* DATASET CONTENT
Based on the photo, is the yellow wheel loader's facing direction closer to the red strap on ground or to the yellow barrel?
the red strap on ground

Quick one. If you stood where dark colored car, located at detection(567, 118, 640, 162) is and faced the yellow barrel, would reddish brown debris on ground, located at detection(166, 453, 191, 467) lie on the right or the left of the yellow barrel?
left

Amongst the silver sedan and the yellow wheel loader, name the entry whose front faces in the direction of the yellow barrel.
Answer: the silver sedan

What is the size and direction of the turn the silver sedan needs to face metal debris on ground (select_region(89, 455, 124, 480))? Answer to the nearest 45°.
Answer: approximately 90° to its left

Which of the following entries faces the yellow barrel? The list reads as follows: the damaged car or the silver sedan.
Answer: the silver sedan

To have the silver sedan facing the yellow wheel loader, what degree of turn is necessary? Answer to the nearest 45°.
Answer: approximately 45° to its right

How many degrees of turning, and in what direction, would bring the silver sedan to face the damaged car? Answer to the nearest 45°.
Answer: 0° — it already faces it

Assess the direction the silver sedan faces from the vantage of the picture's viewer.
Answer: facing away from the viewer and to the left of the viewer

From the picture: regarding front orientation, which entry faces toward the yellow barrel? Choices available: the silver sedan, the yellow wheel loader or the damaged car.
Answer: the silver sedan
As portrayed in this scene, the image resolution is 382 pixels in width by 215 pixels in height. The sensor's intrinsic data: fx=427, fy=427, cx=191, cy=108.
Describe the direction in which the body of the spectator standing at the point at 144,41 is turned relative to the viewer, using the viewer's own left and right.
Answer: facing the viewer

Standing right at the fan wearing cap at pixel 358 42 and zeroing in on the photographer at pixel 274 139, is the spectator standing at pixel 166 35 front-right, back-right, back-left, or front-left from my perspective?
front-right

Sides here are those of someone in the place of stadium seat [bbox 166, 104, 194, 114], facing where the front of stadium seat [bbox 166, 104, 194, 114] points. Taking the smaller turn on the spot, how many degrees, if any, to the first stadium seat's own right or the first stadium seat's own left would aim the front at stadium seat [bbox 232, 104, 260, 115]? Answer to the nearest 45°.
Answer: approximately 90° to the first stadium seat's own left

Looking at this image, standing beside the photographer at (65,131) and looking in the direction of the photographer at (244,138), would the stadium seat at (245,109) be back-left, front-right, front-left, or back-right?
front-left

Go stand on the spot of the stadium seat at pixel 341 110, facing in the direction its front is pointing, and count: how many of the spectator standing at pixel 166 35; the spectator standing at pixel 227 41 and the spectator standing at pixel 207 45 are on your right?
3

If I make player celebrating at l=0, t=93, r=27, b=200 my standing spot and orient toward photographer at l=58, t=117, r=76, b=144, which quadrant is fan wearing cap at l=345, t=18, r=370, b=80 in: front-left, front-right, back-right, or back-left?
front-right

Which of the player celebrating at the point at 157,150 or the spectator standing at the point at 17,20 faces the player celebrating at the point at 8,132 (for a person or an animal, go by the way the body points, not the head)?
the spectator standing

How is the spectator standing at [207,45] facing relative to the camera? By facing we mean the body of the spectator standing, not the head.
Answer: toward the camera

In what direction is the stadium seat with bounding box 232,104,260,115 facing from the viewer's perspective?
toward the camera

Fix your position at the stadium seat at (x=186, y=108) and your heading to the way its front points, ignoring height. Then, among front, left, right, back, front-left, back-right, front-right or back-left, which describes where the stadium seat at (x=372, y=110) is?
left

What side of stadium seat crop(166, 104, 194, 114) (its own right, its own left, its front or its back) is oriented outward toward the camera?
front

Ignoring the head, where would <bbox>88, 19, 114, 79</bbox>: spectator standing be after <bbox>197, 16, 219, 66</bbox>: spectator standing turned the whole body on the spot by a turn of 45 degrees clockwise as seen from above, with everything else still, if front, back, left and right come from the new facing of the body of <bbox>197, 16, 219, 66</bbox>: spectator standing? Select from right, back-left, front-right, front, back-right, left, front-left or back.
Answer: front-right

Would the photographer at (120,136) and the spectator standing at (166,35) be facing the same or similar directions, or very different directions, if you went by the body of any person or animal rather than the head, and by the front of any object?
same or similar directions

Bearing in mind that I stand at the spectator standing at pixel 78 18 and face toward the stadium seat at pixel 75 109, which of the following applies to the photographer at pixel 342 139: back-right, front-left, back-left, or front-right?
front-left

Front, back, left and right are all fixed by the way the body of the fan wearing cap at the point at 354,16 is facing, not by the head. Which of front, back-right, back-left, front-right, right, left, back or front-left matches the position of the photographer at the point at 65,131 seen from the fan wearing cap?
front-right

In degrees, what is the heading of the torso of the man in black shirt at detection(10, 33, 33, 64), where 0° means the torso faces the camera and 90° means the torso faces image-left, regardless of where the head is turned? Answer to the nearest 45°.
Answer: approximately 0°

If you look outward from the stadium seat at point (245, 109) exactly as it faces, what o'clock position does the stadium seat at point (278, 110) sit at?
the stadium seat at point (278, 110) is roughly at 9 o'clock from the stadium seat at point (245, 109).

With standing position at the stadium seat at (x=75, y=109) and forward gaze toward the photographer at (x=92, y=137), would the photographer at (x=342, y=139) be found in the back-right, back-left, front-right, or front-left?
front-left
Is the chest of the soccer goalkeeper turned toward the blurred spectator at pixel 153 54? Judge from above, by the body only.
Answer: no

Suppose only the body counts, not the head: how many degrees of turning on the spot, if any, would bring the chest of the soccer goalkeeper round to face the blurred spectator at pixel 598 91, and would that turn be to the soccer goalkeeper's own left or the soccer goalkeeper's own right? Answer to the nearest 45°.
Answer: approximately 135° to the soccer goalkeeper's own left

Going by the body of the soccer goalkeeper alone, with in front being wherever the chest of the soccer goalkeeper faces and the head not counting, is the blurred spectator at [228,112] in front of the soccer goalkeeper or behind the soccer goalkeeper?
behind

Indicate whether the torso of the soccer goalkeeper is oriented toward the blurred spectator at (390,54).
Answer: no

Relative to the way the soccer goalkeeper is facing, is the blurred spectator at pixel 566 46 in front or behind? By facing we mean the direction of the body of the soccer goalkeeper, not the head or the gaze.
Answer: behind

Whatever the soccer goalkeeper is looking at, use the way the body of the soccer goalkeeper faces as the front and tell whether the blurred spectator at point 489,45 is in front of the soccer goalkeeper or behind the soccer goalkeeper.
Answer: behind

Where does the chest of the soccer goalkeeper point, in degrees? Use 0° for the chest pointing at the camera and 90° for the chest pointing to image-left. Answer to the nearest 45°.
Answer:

* EXERCISE DIRECTIONS
Copy out the records beginning with the line containing "Looking at this" and ending with the line containing "Answer: front-right", keeping every line as it stands.

* ANSWER SECTION
Looking at this image, standing beside the photographer at (65,131) and looking in the direction of the photographer at (244,138), would the stadium seat at (245,109) be back-left, front-right, front-left, or back-right?
front-left

Go stand on the spot of the stadium seat at pixel 341 110, facing in the direction its front is pointing, and count: how many of the spectator standing at pixel 166 35; the spectator standing at pixel 227 41 and the spectator standing at pixel 207 45 are on your right?
3

If I make player celebrating at l=0, t=93, r=27, b=200 my standing spot and orient toward photographer at l=58, t=117, r=76, b=144, which quadrant is fan wearing cap at l=345, t=18, r=370, b=80 in: front-left, front-right, back-right, or back-left?
front-right

Which of the player celebrating at the point at 157,150 or the spectator standing at the point at 17,20 faces the player celebrating at the point at 8,132 (for a person or an animal, go by the way the body points, not the head)?
the spectator standing

How is the spectator standing at [207,45] facing relative to the camera? By facing we mean the body of the spectator standing, not the head.
Answer: toward the camera

In what direction is the stadium seat with bounding box 232,104,260,115 facing from the viewer's perspective?
toward the camera

Fix your position at the stadium seat at (x=186, y=108) and your heading to the way its front points, ignoring height. Then, among front, left, right, back, front-left, back-right, front-right or back-left, which describes where the stadium seat at (x=372, y=110) is?
left

What side of stadium seat crop(166, 104, 194, 114) (its own right, its own left, its front or its back) is oriented outward toward the camera?
front

Ignoring the head, where would <bbox>88, 19, 114, 79</bbox>: spectator standing be after <bbox>197, 16, 219, 66</bbox>: spectator standing turned the whole body on the spot by a turn of 45 degrees clockwise as seen from above, with everything else still, if front, back, left and right come from the new facing of the body of <bbox>197, 16, 219, 66</bbox>: spectator standing? Select from right, back-left, front-right, front, back-right, left, front-left or back.
Answer: front-right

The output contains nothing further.